Give the data again exactly as it appears, excluding any pictures.

Saved entries:
----------------------------------------
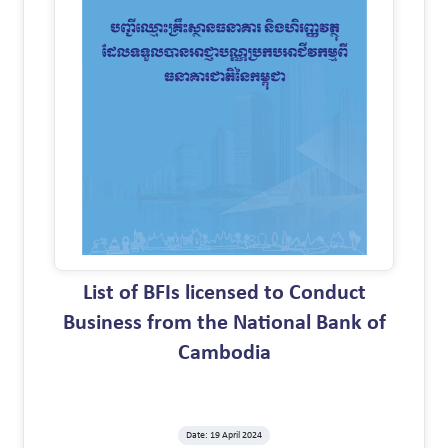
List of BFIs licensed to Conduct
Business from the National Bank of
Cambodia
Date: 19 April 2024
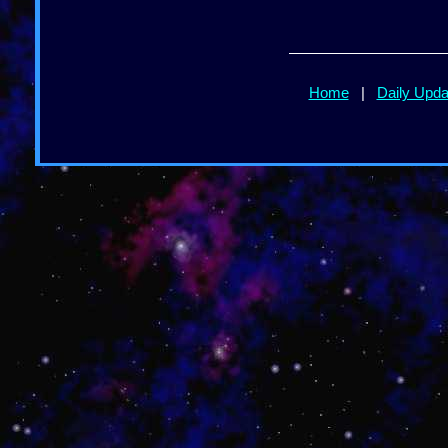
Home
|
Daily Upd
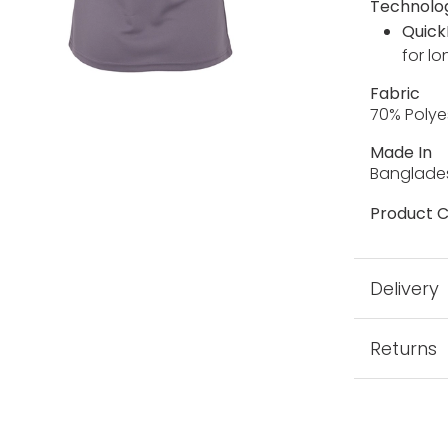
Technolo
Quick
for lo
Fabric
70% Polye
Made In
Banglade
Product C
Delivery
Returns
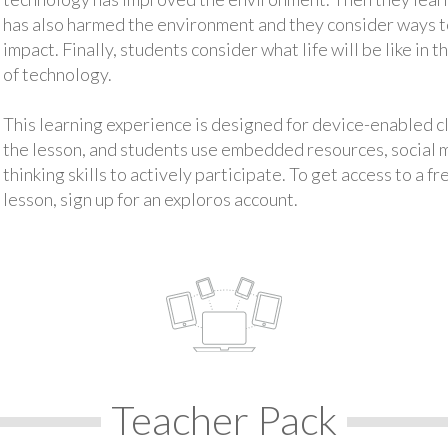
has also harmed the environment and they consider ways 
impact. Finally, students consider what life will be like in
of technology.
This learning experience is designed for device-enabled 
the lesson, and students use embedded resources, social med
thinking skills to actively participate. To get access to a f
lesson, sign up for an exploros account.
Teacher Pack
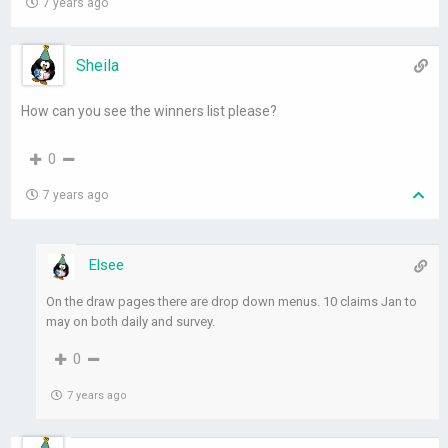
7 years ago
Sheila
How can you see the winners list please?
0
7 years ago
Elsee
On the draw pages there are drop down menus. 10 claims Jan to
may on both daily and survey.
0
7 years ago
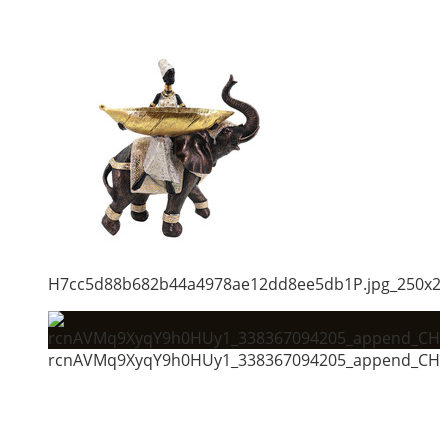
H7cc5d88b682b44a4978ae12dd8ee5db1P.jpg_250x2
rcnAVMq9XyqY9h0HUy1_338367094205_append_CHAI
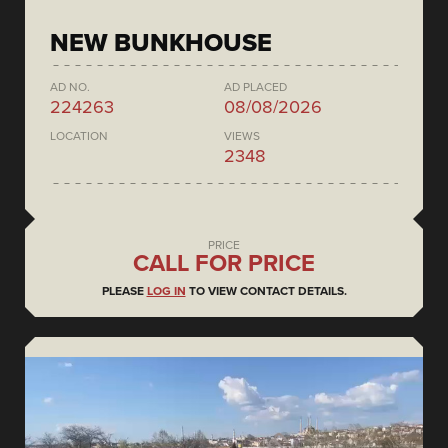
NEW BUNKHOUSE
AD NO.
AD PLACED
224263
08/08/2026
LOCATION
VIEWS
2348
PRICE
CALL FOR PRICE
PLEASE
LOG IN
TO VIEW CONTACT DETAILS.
----------------------------------------
Answer section:
List of BFIs licensed to Conduct
Business from the National Bank of
Cambodia
Date: 19 April 2024
Home
|
Daily Upd
Technolo
Quick
for lo
Fabric
70% Polye
Made In
Banglade
Product C
Delivery
Returns
has also harmed the environment and they consider ways 
impact. Finally, students consider what life will be like in
of technology.
This learning experience is designed for device-enabled 
the lesson, and students use embedded resources, social med
thinking skills to actively participate. To get access to a f
lesson, sign up for an exploros account.
Teacher Pack
7 years ago
Sheila
How can you see the winners list please?
0
7 years ago
Elsee
On the draw pages there are drop down menus. 10 claims Jan to
may on both daily and survey.
0
7 years ago
H7cc5d88b682b44a4978ae12dd8ee5db1P.jpg_250x2
rcnAVMq9XyqY9h0HUy1_338367094205_append_CHAI
NEW BUNKHOUSE
AD NO.
AD PLACED
224263
08/08/2026
LOCATION
VIEWS
2348
PRICE
CALL FOR PRICE
PLEASE
LOG IN
TO VIEW CONTACT DETAILS.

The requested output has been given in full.